Search code examples
javahashmapkeyhashsethashcode

What is the key in the Set's underlying HashMap: hash code or the object itself?


Is this sentence from an OCP book correct?

A HashSet stores its elements in a hash table, which means the keys are a hash and the values are an Object.

I have created below code snippet:

class A
{
    private String s;
    public static void main(String[] args) throws NoSuchFieldException, IllegalAccessException  {
        HashSet<A> elems =  new HashSet<>(Set.of(new A("abc"), new A("cba"), new A("a")));
        Field field = elems.getClass().getDeclaredField("map");
        field.setAccessible(true);
        HashMap privateMap = (HashMap) field.get(elems);
    }

    public A(String s)
    {
        this.s = s;
    }
}

And as a result I retrieved the following HashMap:
enter image description here

It looks like it's the object itself being a key in the HashMap instead of its hash being the key. Is there an error in the book or am I looking at something irrelevant?


Solution

  • Of course it is the object and not the hash. Some facts which are individually obvious or at least easy to verify:

    • Given that hashes are fixed size (2^32 different hashes exist, that's it though), and there are objects such as Strings for which more than 2^32 different values exist (An infinite amount of them), it is a mathematical certainty that different strings exist that hash to the same value. This is called the pigeon hole principle if you prefer to watch some videos or some such to explain this concept in more detail.
    • It would be incredibly annoying if HashMap/HashSet considers different strings as nevertheless equal just because their hash codes so happen to collide. In fact, that would mean these types aren't conforming to their own specification (javadoc), because they clearly state collisions will slow things down but aren't otherwise a problem.
    • Hence, HashSet/Map needs the original object so that it can use .equals() to verify that things are actually equal.
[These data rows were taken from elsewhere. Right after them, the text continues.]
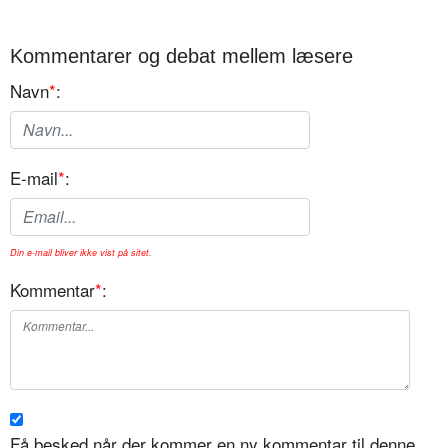
Kommentarer og debat mellem læsere
Navn
*
:
E-mail
*
:
Din e-mail bliver ikke vist på sitet.
Kommentar
*
:
Få besked når der kommer en ny kommentar til denne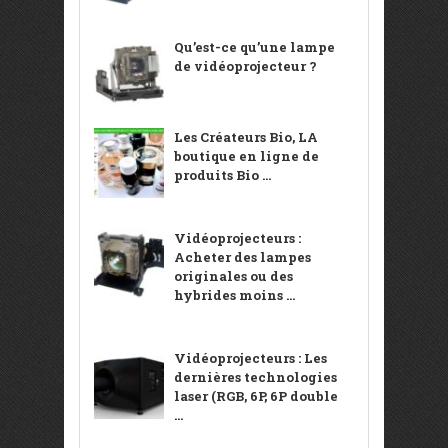
Qu’est-ce qu’une lampe
de vidéoprojecteur ?
Les Créateurs Bio, LA
boutique en ligne de
produits Bio ...
Vidéoprojecteurs :
Acheter des lampes
originales ou des
hybrides moins ...
Vidéoprojecteurs : Les
dernières technologies
laser (RGB, 6P, 6P double
...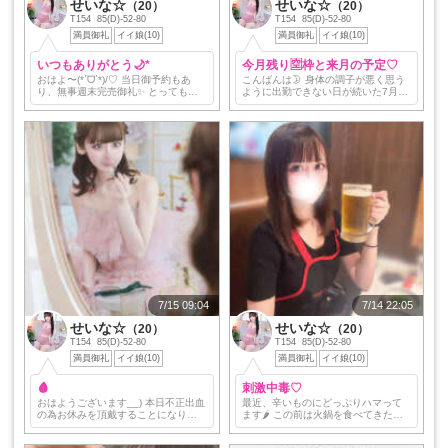
せいな☆
せいな☆
（20）
（20）
T154 85(D)-52-80
T154 85(D)-52-80
満員御礼
イイ娘(10)
満員御礼
イイ娘(10)
いつもありがとう🌙*
今月残り🈳枠と来月の予定♡
おはよ〜(*ˊᗜˋ*)/♡ 当日御予約もあ
こんばんは🌛 身体の調子が悪く思う
り、無事週末完売御礼✨️ とっても久
ように出勤できない日が続いた7月で
しぶりにお会い出来た方や、新しい
したが、沢山のご新規様や変わらず
出会いもありとても充実した週末で
仲良くしてくれる本指様のお陰で楽
した♡ ブルースカイからの8月の予定
しくお仕事を続ける事が出来まし
に関…
た。 私都合のキャンセ…
7/15 09:04
7/14 22:05
せいな☆
せいな☆
（20）
（20）
T154 85(D)-52-80
T154 85(D)-52-80
満員御礼
イイ娘(10)
満員御礼
イイ娘(10)
🩸
刺激中毒♡
おはようございます__) 本日不正出血
最近、辛いものにどっぷりハマって
の為お休みを頂戴することになりま
ます🌶️ この前は火鍋を食べてきたん
した。 大変心苦しいのですが、10
だけど、汗をかきながら「もっと辛
0％元気で可愛い状態で皆様にお会い
くてもいいかも…」って思っちゃい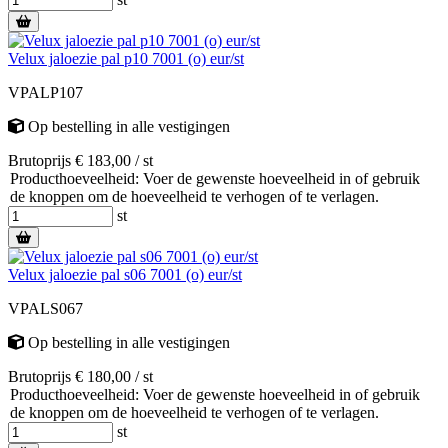
Velux jaloezie pal p10 7001 (o) eur/st
VPALP107
Op bestelling
in alle vestigingen
Brutoprijs € 183,00 / st
Producthoeveelheid: Voer de gewenste hoeveelheid in of gebruik
de knoppen om de hoeveelheid te verhogen of te verlagen.
st
Velux jaloezie pal s06 7001 (o) eur/st
VPALS067
Op bestelling
in alle vestigingen
Brutoprijs € 180,00 / st
Producthoeveelheid: Voer de gewenste hoeveelheid in of gebruik
de knoppen om de hoeveelheid te verhogen of te verlagen.
st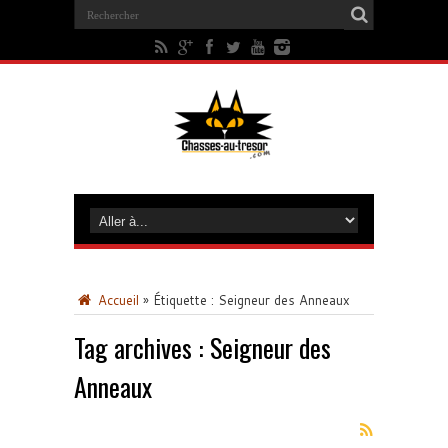
Accueil
»
Étiquette :
Seigneur des Anneaux
Tag archives :
Seigneur des
Anneaux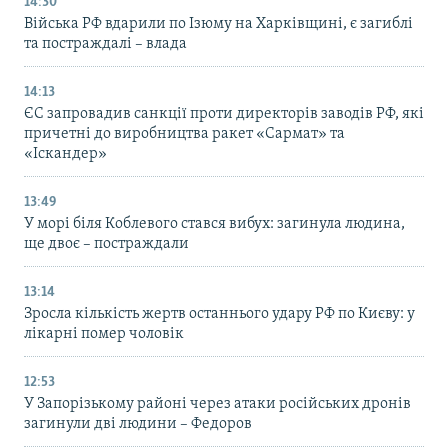
14:30
Війська РФ вдарили по Ізюму на Харківщині, є загиблі
та постраждалі – влада
14:13
ЄС запровадив санкції проти директорів заводів РФ, які
причетні до виробництва ракет «Сармат» та
«Іскандер»
13:49
У морі біля Коблевого стався вибух: загинула людина,
ще двоє – постраждали
13:14
Зросла кількість жертв останнього удару РФ по Києву: у
лікарні помер чоловік
12:53
У Запорізькому районі через атаки російських дронів
загинули дві людини – Федоров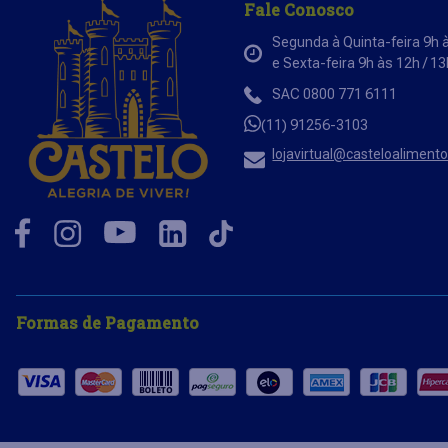
Fale Conosco
Segunda à Quinta-feira 9h à
e Sexta-feira 9h às 12h / 1
SAC 0800 771 6111
(11) 91256-3103
lojavirtual@casteloaliment
Formas de Pagamento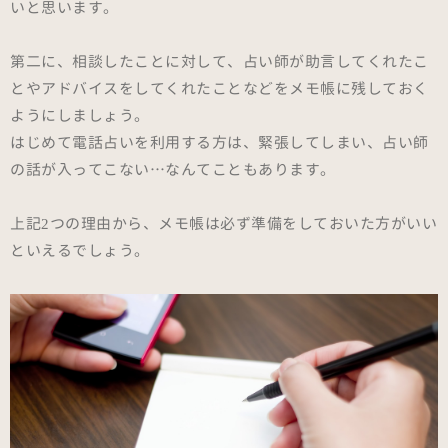
いと思います。
第二に、相談したことに対して、占い師が助言してくれたこ
とやアドバイスをしてくれたことなどをメモ帳に残しておく
ようにしましょう。
はじめて電話占いを利用する方は、緊張してしまい、占い師
の話が入ってこない…なんてこともあります。
上記2つの理由から、メモ帳は必ず準備をしておいた方がいい
といえるでしょう。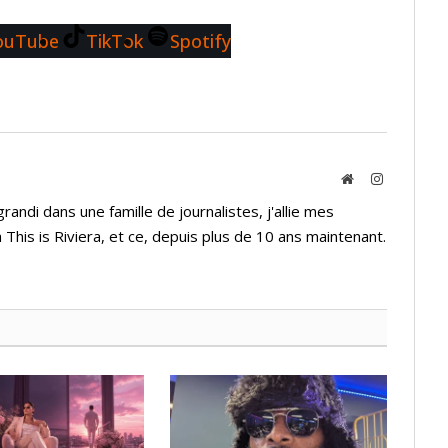
ouTube
TikTok
Spotify
Website
Instagram
andi dans une famille de journalistes, j'allie mes
 This is Riviera, et ce, depuis plus de 10 ans maintenant.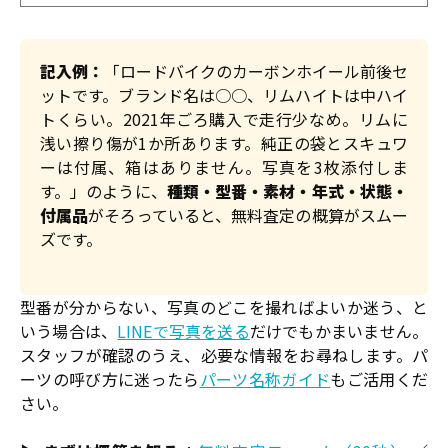
記入例：
「ロードバイクのカーボンホイール前後セ
ットです。ブランド名は○○、リムハイトは中ハイ
トくらい。2021年ごろ購入で走行少なめ。リムに
浅い擦り傷が1か所あります。純正の袋とスキュワ
ーは付属、箱はありません。写真を3枚添付しま
す。」のように、
種類・型番・素材・年式・状態・
付属品
がそろっていると、無料査定の概算がスムー
ズです。
型番が分からない、写真のどこを撮ればよいか迷う、と
いう場合は、
LINEで写真を送る
だけでもかまいません。
スタッフが確認のうえ、必要な情報をお尋ねします。パ
ーツの呼び方に迷ったら
パーツ名称ガイド
もご活用くだ
さい。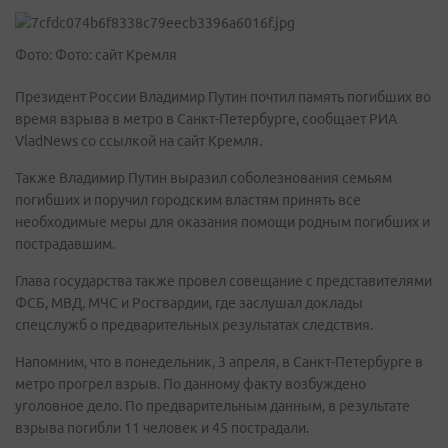
Фото: Фото: сайт Кремля
Президент России Владимир Путин почтил память погибших во
время взрыва в метро в Санкт-Петербурге, сообщает РИА
VladNews со ссылкой на сайт Кремля.
Также Владимир Путин выразил соболезнования семьям
погибших и поручил городским властям принять все
необходимые меры для оказания помощи родным погибших и
пострадавшим.
Глава государства также провел совещание с представителями
ФСБ, МВД, МЧС и Росгвардии, где заслушал доклады
спецслужб о предварительных результатах следствия.
Напомним, что в понедельник, 3 апреля, в Санкт-Петербурге в
метро прогрел взрыв. По данному факту возбуждено
уголовное дело. По предварительным данным, в результате
взрыва погибли 11 человек и 45 пострадали.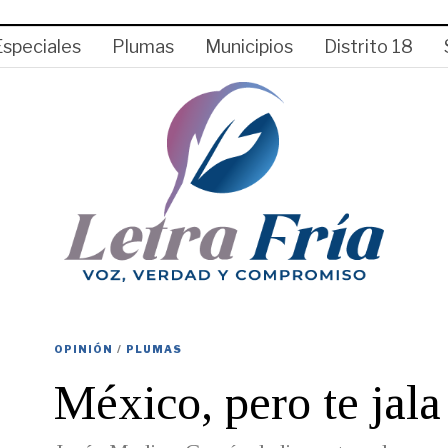
Especiales
Plumas
Municipios
Distrito 18
OPINIÓN
/
PLUMAS
México, pero te jala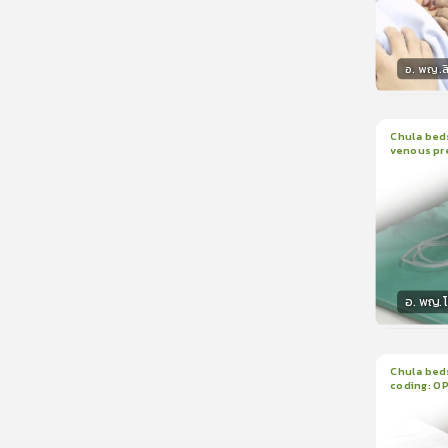
อ. พญ.ส
วิทยา
Chula beds
venous pr
1
บทเรีย
manomete
อ. พญ.
วิทยา
Chula beds
coding: O
1
บทเรีย
ใบรับรอ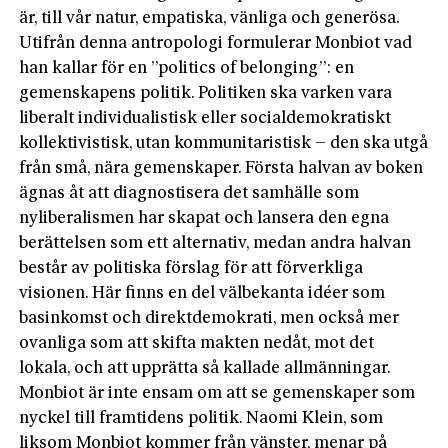
är, till vår natur, empatiska, vänliga och generösa.
Utifrån denna antropologi formulerar Monbiot vad
han kallar för en ”politics of belonging”: en
gemenskapens politik. Politiken ska varken vara
liberalt individualistisk eller socialdemokratiskt
kollektivistisk, utan kommunitaristisk – den ska utgå
från små, nära gemenskaper. Första halvan av boken
ägnas åt att diagnostisera det samhälle som
nyliberalismen har skapat och lansera den egna
berättelsen som ett alternativ, medan andra halvan
består av politiska förslag för att förverkliga
visionen. Här finns en del välbekanta idéer som
basinkomst och direktdemokrati, men också mer
ovanliga som att skifta makten nedåt, mot det
lokala, och att upprätta så kallade allmänningar.
Monbiot är inte ensam om att se gemenskaper som
nyckel till framtidens politik. Naomi Klein, som
liksom Monbiot kommer från vänster, menar på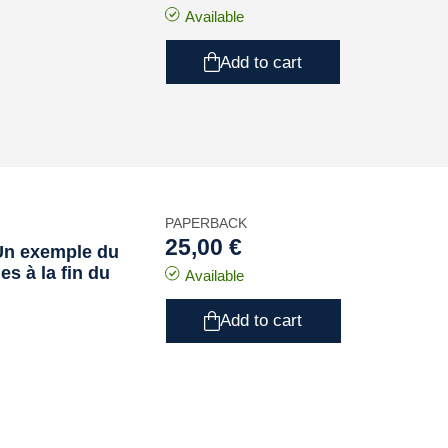
Available
Add to cart
PAPERBACK
25,00 €
 Un exemple du
s à la fin du
Available
Add to cart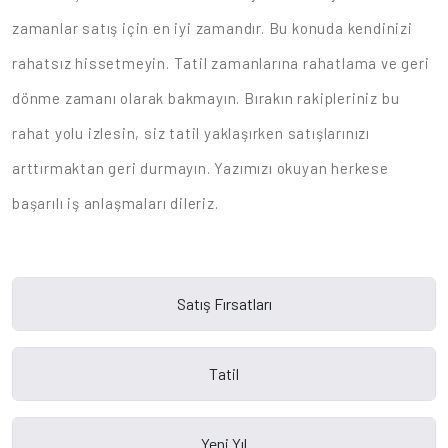
zamanlar satış için en iyi zamandır. Bu konuda kendinizi
rahatsız hissetmeyin. Tatil zamanlarına rahatlama ve geri
dönme zamanı olarak bakmayın. Bırakın rakipleriniz bu
rahat yolu izlesin, siz tatil yaklaşırken satışlarınızı
arttırmaktan geri durmayın. Yazımızı okuyan herkese
başarılı iş anlaşmaları dileriz.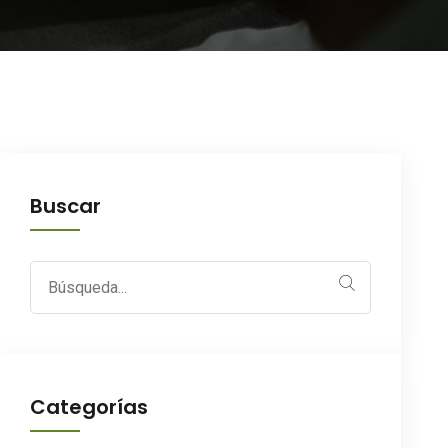
Buscar
Search
for:
Categorías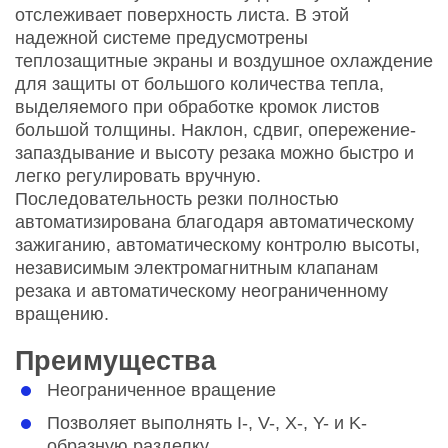
отслеживает поверхность листа. В этой
надежной системе предусмотрены
теплозащитные экраны и воздушное охлаждение
для защиты от большого количества тепла,
выделяемого при обработке кромок листов
большой толщины. Наклон, сдвиг, опережение-
запаздывание и высоту резака можно быстро и
легко регулировать вручную.
Последовательность резки полностью
автоматизирована благодаря автоматическому
зажиганию, автоматическому контролю высоты,
независимым электромагнитным клапанам
резака и автоматическому неограниченному
вращению.
Преимущества
Неограниченное вращение
Позволяет выполнять I-, V-, X-, Y- и K-
образную разделку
    The way hashmap/set works is as follows:

    • Use the hashCode of an object to find the 'bucket' to look in.
    • Then just scan, one at a time, each object in that bucket. Yes, this is slow - hence you don't want a ton of hash collisions.

    And thus this concludes:

    • Given two objects a and b, if a.equals(b) is true, then a.hashCode() == b.hashCode() HAS to be true, or you can't use these objects in hashset/hashmap because bizarre things will happen if you do, with keys/objects you just added disappearing into thin air but still showing up when iterating through, and so on.
    • The reverse DOES NOT HOLD - If a.hashCode() == b.hashCode() is true, then a.equals(b) doesn't have to be. It could just be a collision which is fine.
    • That means theoretically @Override public int hashCode() { return 1; } is valid. Indeed it is; HashMap and HashSet will operate as described, as long as the equals method is working fine. However, such maps/sets will be O(n) - their performance is linear to how many items are in there. Which is unexpected; the point of hashset/map is that their performance doesn't meaningfully change as they grow. HashMap/Set aren't magic - they need a good hashCode() impl to fulfill their performance promises.

    If you read some docs or books that say the hashcode is the key, then that's either from a section that is oversimplifying (accent on the over - that's probably not a good thing to put in a tutorial or explanation), or the author misunderstands how this stuff works, or its a description for hashmap impl in another system/language which takes the highly dubious shortcut of equating 'equal hashes' to '.. thus equal'. Given Pigeonhole Principle and all that, this is a bad idea. If you MUST do things that way, use a good hash algo and way more bits than 32!